Saturday, November 30, 2013

Cider Review: Thatcher's Green Goblin

 
I usually only review American ciders, but I do enjoy ciders from many different places. My palate doesn't discriminate by region. When I was on a trip home to Kentucky recently, I promised to look at what I could find in terms of local cider selection and write about it. The most interesting thing I found had to be Thatcher's Green Goblin. I got the very last bottle at a Liquor Barn in Louisville KY and I had to climb on the shelves to get. And this wasn't even on Black Friday! In any case, I was thrilled to see something I do not usually see, hence a review of a decidedly English Cider. Hopefully in coming years, I'll see some Kentucky ciders. We do have the apples after all. If you've ever heard of a Kentucky cider, please let me know!

Thatcher's Green Goblin has its own website at http://www.greengoblincider.co.uk/ and for more information, this page has more detail http://www.greengoblincider.co.uk/cider.htm. The promotional copy isn't particularly descriptive, but it does emphasize that the apples are English and that the cider is oaked.

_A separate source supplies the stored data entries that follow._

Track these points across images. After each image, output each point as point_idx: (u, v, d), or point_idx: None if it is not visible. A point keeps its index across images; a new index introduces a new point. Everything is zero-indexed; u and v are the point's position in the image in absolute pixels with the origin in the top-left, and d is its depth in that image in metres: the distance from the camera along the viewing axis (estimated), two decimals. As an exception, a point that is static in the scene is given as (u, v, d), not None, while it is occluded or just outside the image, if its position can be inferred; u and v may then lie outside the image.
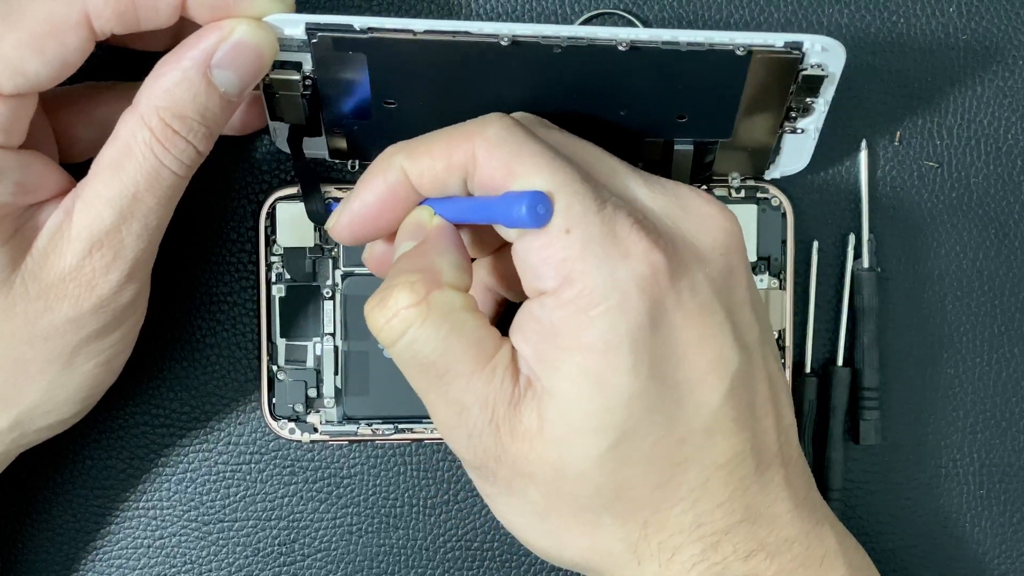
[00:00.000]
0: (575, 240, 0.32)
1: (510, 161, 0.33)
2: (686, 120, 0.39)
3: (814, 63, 0.37)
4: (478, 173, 0.33)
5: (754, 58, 0.36)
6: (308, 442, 0.42)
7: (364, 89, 0.38)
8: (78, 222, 0.35)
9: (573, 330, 0.32)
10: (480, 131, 0.34)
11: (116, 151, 0.34)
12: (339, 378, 0.42)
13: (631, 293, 0.32)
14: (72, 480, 0.43)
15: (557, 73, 0.37)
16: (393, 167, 0.35)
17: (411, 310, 0.33)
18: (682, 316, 0.33)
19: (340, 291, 0.42)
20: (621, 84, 0.37)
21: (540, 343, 0.33)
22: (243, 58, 0.34)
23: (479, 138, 0.33)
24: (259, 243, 0.41)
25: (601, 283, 0.32)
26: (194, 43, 0.34)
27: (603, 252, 0.32)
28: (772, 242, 0.42)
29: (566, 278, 0.32)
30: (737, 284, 0.35)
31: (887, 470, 0.44)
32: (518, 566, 0.44)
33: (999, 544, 0.44)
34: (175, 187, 0.35)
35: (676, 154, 0.39)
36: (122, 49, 0.39)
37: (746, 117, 0.39)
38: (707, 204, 0.35)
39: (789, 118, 0.39)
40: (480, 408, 0.33)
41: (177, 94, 0.34)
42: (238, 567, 0.44)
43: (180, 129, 0.34)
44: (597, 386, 0.32)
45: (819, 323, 0.44)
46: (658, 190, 0.35)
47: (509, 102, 0.38)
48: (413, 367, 0.34)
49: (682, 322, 0.33)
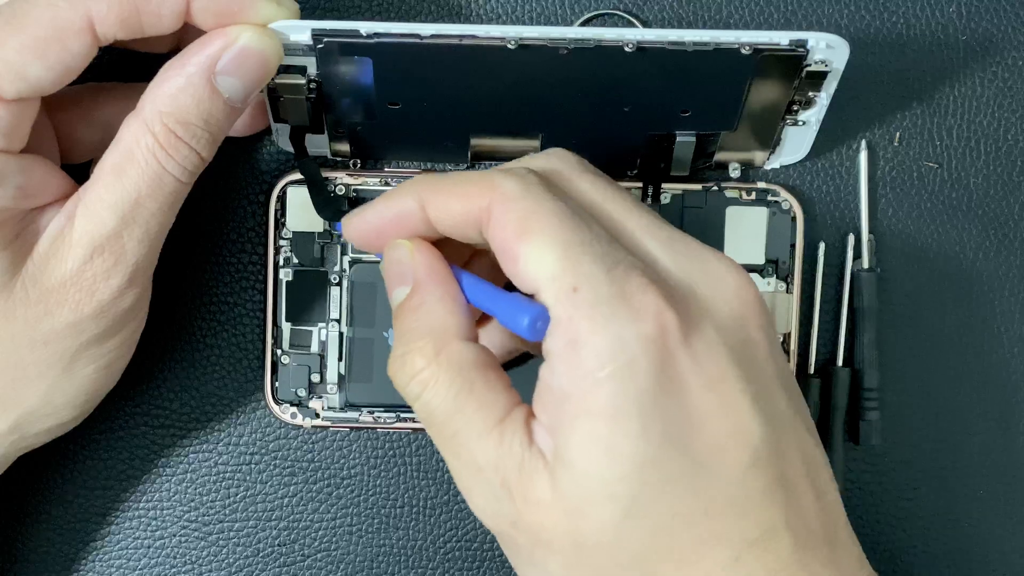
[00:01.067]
0: (583, 299, 0.31)
1: (523, 219, 0.32)
2: (690, 114, 0.39)
3: (818, 59, 0.37)
4: (492, 227, 0.33)
5: (759, 56, 0.36)
6: (310, 427, 0.42)
7: (369, 92, 0.38)
8: (80, 227, 0.34)
9: (581, 394, 0.31)
10: (499, 184, 0.33)
11: (119, 156, 0.34)
12: (343, 364, 0.42)
13: (638, 355, 0.31)
14: (72, 480, 0.43)
15: (562, 74, 0.37)
16: (414, 195, 0.34)
17: (425, 372, 0.33)
18: (697, 379, 0.31)
19: (348, 277, 0.42)
20: (626, 84, 0.37)
21: (552, 409, 0.32)
22: (248, 64, 0.34)
23: (496, 192, 0.33)
24: (268, 226, 0.42)
25: (608, 344, 0.31)
26: (198, 49, 0.34)
27: (611, 312, 0.31)
28: (781, 245, 0.42)
29: (572, 339, 0.31)
30: (758, 351, 0.33)
31: (887, 470, 0.44)
32: (518, 566, 0.44)
33: (999, 544, 0.44)
34: (177, 193, 0.35)
35: (678, 144, 0.40)
36: (125, 51, 0.39)
37: (749, 112, 0.39)
38: (729, 270, 0.33)
39: (791, 111, 0.40)
40: (493, 471, 0.32)
41: (181, 100, 0.34)
42: (238, 567, 0.44)
43: (183, 135, 0.34)
44: (607, 453, 0.31)
45: (819, 323, 0.44)
46: (680, 249, 0.34)
47: (513, 103, 0.38)
48: (431, 427, 0.34)
49: (697, 386, 0.31)
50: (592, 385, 0.31)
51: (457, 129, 0.40)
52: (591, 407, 0.31)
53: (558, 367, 0.32)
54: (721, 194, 0.42)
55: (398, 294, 0.35)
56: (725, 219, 0.42)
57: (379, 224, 0.35)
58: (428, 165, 0.43)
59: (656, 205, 0.42)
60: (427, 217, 0.34)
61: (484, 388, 0.33)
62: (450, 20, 0.42)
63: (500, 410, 0.33)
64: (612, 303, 0.31)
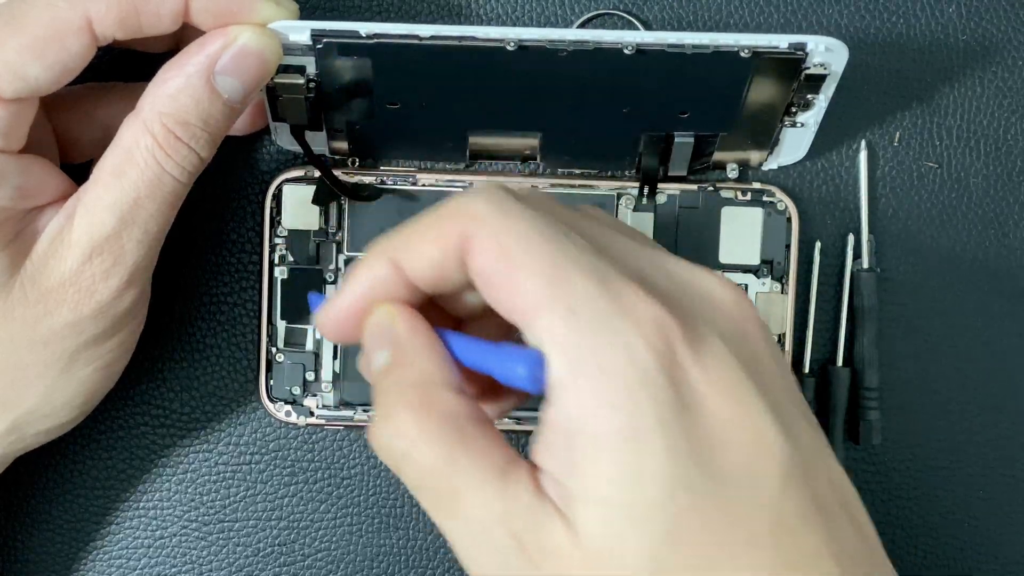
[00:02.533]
0: (582, 321, 0.29)
1: (502, 238, 0.30)
2: (688, 116, 0.39)
3: (817, 63, 0.37)
4: (473, 256, 0.30)
5: (758, 60, 0.36)
6: (304, 425, 0.42)
7: (368, 92, 0.38)
8: (79, 227, 0.34)
9: (595, 422, 0.28)
10: (470, 208, 0.30)
11: (118, 157, 0.34)
12: (337, 363, 0.42)
13: (651, 369, 0.28)
14: (72, 480, 0.43)
15: (562, 75, 0.37)
16: (383, 258, 0.31)
17: (411, 426, 0.30)
18: (710, 390, 0.29)
19: (343, 276, 0.42)
20: (625, 85, 0.37)
21: (561, 450, 0.29)
22: (247, 65, 0.34)
23: (469, 217, 0.30)
24: (264, 223, 0.42)
25: (618, 363, 0.28)
26: (197, 49, 0.34)
27: (614, 329, 0.29)
28: (776, 246, 0.42)
29: (578, 366, 0.29)
30: (765, 364, 0.31)
31: (887, 470, 0.44)
32: (518, 566, 0.44)
33: (999, 545, 0.44)
34: (177, 193, 0.35)
35: (676, 145, 0.40)
36: (124, 51, 0.39)
37: (747, 113, 0.39)
38: (723, 286, 0.31)
39: (789, 113, 0.40)
40: (499, 526, 0.29)
41: (180, 100, 0.34)
42: (238, 567, 0.44)
43: (183, 136, 0.34)
44: (635, 480, 0.28)
45: (819, 323, 0.44)
46: (669, 266, 0.31)
47: (512, 103, 0.38)
48: (423, 490, 0.30)
49: (713, 398, 0.29)
50: (607, 409, 0.28)
51: (456, 128, 0.40)
52: (608, 433, 0.28)
53: (565, 399, 0.29)
54: (717, 194, 0.42)
55: (379, 359, 0.32)
56: (720, 219, 0.42)
57: (353, 306, 0.32)
58: (427, 164, 0.42)
59: (652, 205, 0.42)
60: (405, 279, 0.31)
61: (480, 438, 0.30)
62: (449, 21, 0.42)
63: (500, 460, 0.30)
64: (613, 320, 0.29)
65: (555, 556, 0.29)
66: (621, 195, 0.42)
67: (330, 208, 0.41)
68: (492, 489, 0.29)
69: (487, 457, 0.29)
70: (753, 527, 0.28)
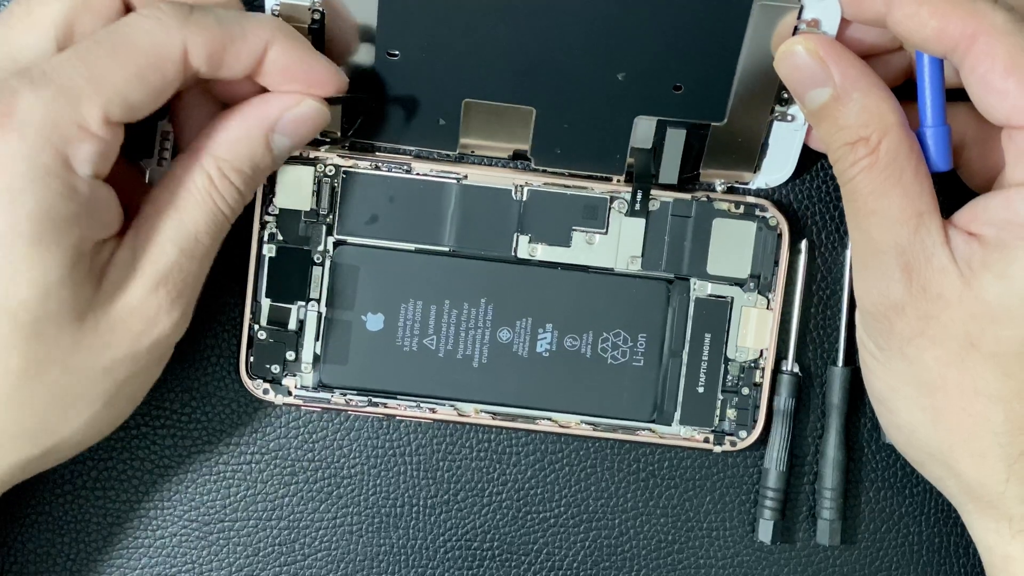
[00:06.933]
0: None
1: (1015, 55, 0.33)
2: (682, 91, 0.39)
3: (810, 19, 0.37)
4: (973, 56, 0.34)
5: (755, 5, 0.37)
6: (280, 404, 0.42)
7: (371, 34, 0.38)
8: (146, 259, 0.36)
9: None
10: (988, 15, 0.33)
11: (177, 193, 0.36)
12: (319, 344, 0.42)
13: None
14: (72, 480, 0.43)
15: (563, 22, 0.38)
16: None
17: (864, 159, 0.35)
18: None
19: (330, 258, 0.42)
20: (623, 36, 0.38)
21: (1003, 231, 0.34)
22: (303, 130, 0.37)
23: (984, 23, 0.33)
24: (256, 200, 0.42)
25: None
26: (262, 106, 0.37)
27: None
28: (766, 261, 0.42)
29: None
30: None
31: (887, 470, 0.44)
32: (518, 566, 0.44)
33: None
34: (224, 229, 0.38)
35: (668, 135, 0.40)
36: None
37: (738, 98, 0.39)
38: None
39: (780, 101, 0.40)
40: (897, 255, 0.35)
41: (238, 149, 0.37)
42: (238, 567, 0.44)
43: (235, 180, 0.37)
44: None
45: (819, 323, 0.44)
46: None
47: (510, 63, 0.39)
48: (853, 202, 0.36)
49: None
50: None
51: (452, 92, 0.40)
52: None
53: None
54: (710, 205, 0.42)
55: (816, 96, 0.36)
56: (712, 230, 0.42)
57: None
58: (415, 151, 0.42)
59: (644, 210, 0.42)
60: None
61: (912, 179, 0.35)
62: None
63: (922, 204, 0.35)
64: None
65: (938, 300, 0.34)
66: (614, 198, 0.42)
67: (322, 190, 0.41)
68: (906, 225, 0.35)
69: (912, 198, 0.35)
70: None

Here's how they put it: "The Green Goblin from deep in the wood - 100 year-old oak vats, that is. Made with English apples, and matured in oak vats, Green Goblin cider is a full-flavoured, bittersweet blend, beautifully balanced to give a fresh character with a medium dry finish." When reading about their cider process, they list two apple varieties Somerset Redstreak and Dabinette both grown in the West County region. I know both of those apples from several US ciders that use them for tannins, so I'm even more curious than I had been before.
                                                                                                                                                       

Appearance: brilliant, papaya, no foam

Seriously, the color is deep papaya. I've never seen another cider like it. When poured, this cider had no foam or head. As I hope the photo shows, it has no haziness and is instead clear and brilliant. What a beautiful cider!

Aromas: stone, wood, subtle aura of persimmon

This earthy smell is delightfully cidery but in an unexpected way because it offers almost no apple, and absolutely no yeast. Instead I smelled stone and wood with just a smidge of acidic fruit. Thinking about that fruitiness, ripe persimmon rather captures it.

Sweetness: Fairly dry

While the dryness is not extreme, this cider defnitely comes across more dry than sweet. I think the dryness combines with the tannins to emphasize those elements more than sweetness or fruit.

Flavors and drinking experience: high tannins, low acid, dry. Woody.

I taste tannins most predominantly in the Green Goblin and I love it. The tannins are soft and not overly aggressive because they are balanced with some lovely apple notes and low acidity. The cider tastes very woody in that almost drying way. Some folks don't care for this, but I'm totally into it. I get hints of leather but those are restrained. Some subtle spicy fruits and farminess give character to the apple. The Green Goblin has fairly intense levels of carbonation, but they lighten up what is otherwise a fairly dark-tasting beverage, so I'm not complaining. The finish lingers with more wood and spice, but at this point the farmyard notes have all disappeared, giving it an evolving taste.

This cider strikes me so deeply enjoyable because of its maturity and balance. I shared the Green Goblin with my mother who doesn't usually care for cider, but she loved the complexity and drinkability of the Green Goblin. She's totally right; it is exceptionally good. I can now add oaking to my list of techniques that make a cider more likely to make my list of repeat buys. Nice.

When thinking of food pairings, I can see a few different directions suiting the Green Goblin. In summer, I'd drink this with a capese salad with loads of fresh mozzarella and some aged balsamic vinegar. In winter, pair the Green Goblin with pasta in cream sauce with walnuts and broccoli. In terms of activities, I'd bring this to a gathering full of new people. The cider has so many different nuances that it makes a great conversation starter, and I'm confident most folks who try would find it both enjoyable and interesting. Besides, I'm always looking to use parties as a way to make more drinkers into cider drinkers.